Redaksi Pewarta.co.id
Jumat, April 24, 2026
Perkecil teks Perbesar teks
![]() |
| Wakil Menteri ESDM, Yuliot Tanjung. |
PEWARTA.CO.ID — Pemerintah melalui Kementerian Energi dan Sumber Daya Mineral (ESDM) mulai menginvestigasi penyebab padamnya listrik yang sempat terjadi di sejumlah wilayah Jakarta.
Langkah ini dilakukan dengan melibatkan PT PLN (Persero) guna memastikan sumber gangguan dapat diidentifikasi secara menyeluruh.
Wakil Menteri ESDM, Yuliot Tanjung, mengungkapkan bahwa dirinya juga merasakan dampak dari insiden pemadaman listrik yang terjadi serentak pada Kamis (23/4/2026).
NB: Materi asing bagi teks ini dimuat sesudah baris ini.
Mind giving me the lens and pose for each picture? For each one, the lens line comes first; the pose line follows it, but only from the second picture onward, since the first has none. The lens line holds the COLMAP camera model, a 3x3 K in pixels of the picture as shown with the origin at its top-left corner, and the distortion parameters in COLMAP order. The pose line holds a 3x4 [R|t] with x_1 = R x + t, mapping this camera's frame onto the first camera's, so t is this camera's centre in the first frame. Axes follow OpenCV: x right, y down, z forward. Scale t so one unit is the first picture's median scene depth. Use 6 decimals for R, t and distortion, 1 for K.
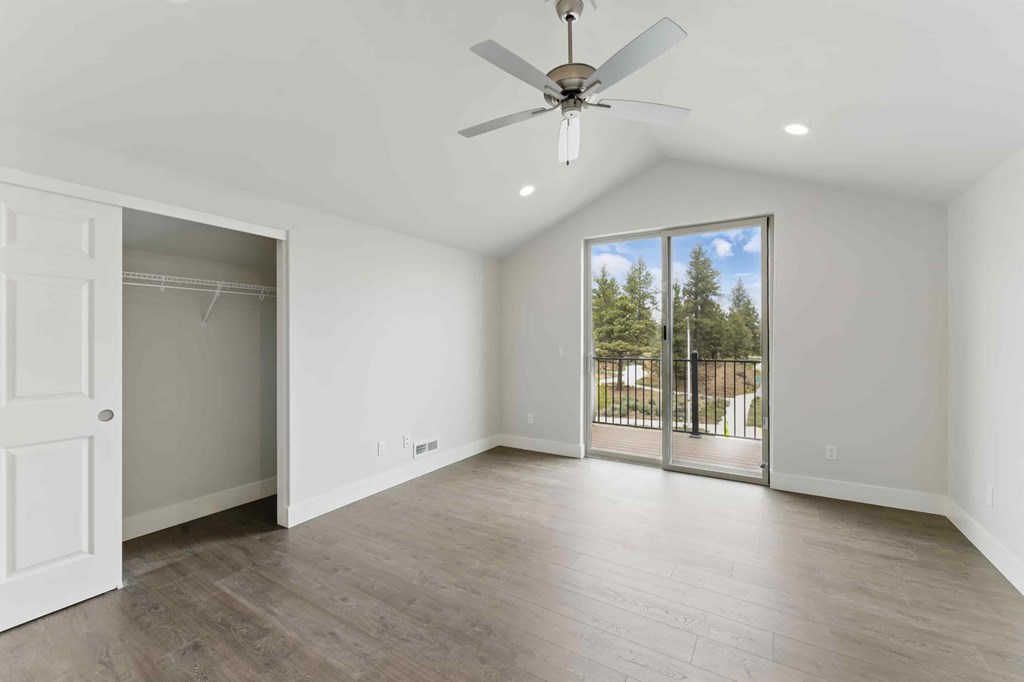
lens RADIAL K [[422.4, 0, 512.4], [0, 422.4, 339.3], [0, 0, 1]] dist [-0.000812, -0.000013]
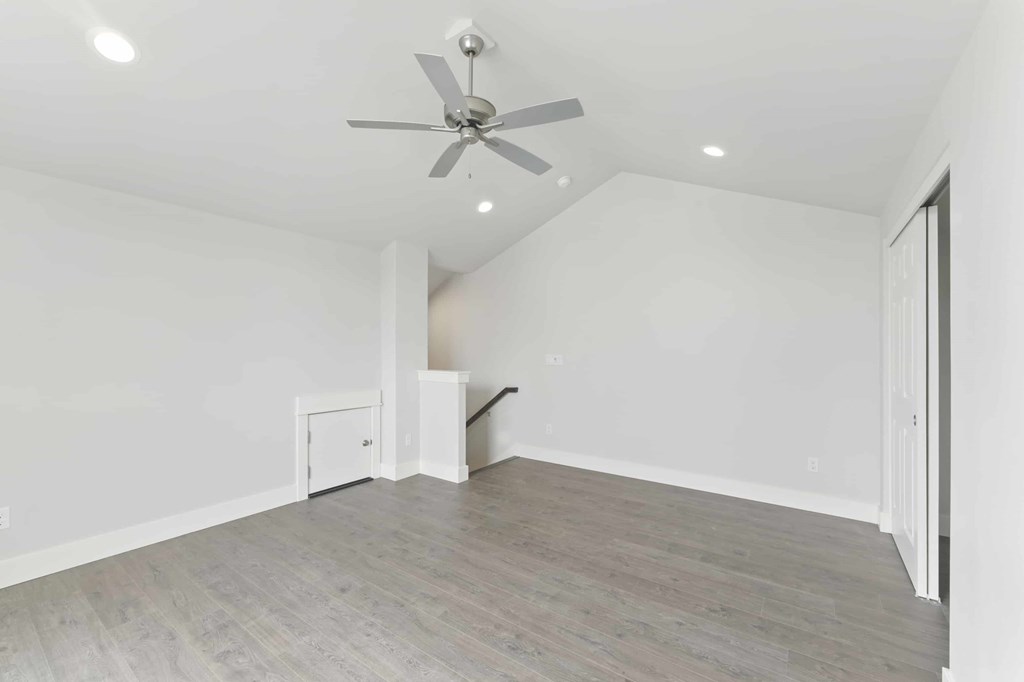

"Saya juga terkena dampak tuh. Jadi ini sudah di koordinasikan, tim dari Dirjen Ketenagalistrikan juga sudah melakukan koordinasi dengan PLN usut penyebabnya apa," ujarnya saat ditemui di Kantor ESDM, Jumat (24/4/2026).
Rencana evaluasi sistem kelistrikan
Sebagai tindak lanjut dari kejadian tersebut, ESDM menyiapkan sejumlah langkah antisipatif, termasuk kemungkinan penggantian peralatan di gardu induk apabila ditemukan adanya gangguan sistem yang menjadi pemicu utama pemadaman.
Menurut Yuliot, evaluasi ini penting untuk meningkatkan keandalan sistem distribusi listrik, khususnya di wilayah dengan tingkat konsumsi tinggi seperti Jakarta.
"Kemudian dari penyebab itu, diselesaikan termasuk kemungkinan pergantian itu peralatan di beberapa gardu induk," lanjutnya.
PLN minta maaf dan lakukan pemulihan cepat
Sebelumnya, PT PLN (Persero) telah menyampaikan permohonan maaf kepada masyarakat atas gangguan listrik yang terjadi sekitar pukul 10.25 WIB. Insiden tersebut menyebabkan ketidaknyamanan bagi pelanggan di sejumlah wilayah ibu kota.
Senior Manager Komunikasi dan Umum PLN UID Jakarta Raya, Haris Andika, menegaskan bahwa pihaknya berkomitmen untuk terus memperkuat sistem kelistrikan nasional.
"PLN terus berupaya memperkuat keandalan sistem kelistrikan serta menyampaikan permohonan maaf atas ketidaknyamanan yang terjadi," ujar Haris dalam keterangan tertulis, Kamis (23/4/2026).
PLN juga bergerak cepat melakukan perbaikan setelah gangguan terdeteksi. Hasilnya, sebagian besar pelanggan sudah kembali menikmati aliran listrik dalam waktu relatif singkat.
"Sebagian besar pelanggan terdampak telah kembali menikmati pasokan listrik pada pukul 12.23 WIB, sedangkan sekitar 5 persen lainnya berhasil dipulihkan pada pukul 15.05 WIB," kata Haris.
Lebih lanjut, PLN menjelaskan bahwa pemadaman listrik tersebut dipicu oleh gangguan yang terjadi di 13 gardu induk. Padahal, sistem kelistrikan Jakarta dan sekitarnya secara keseluruhan ditopang oleh total 76 gardu induk.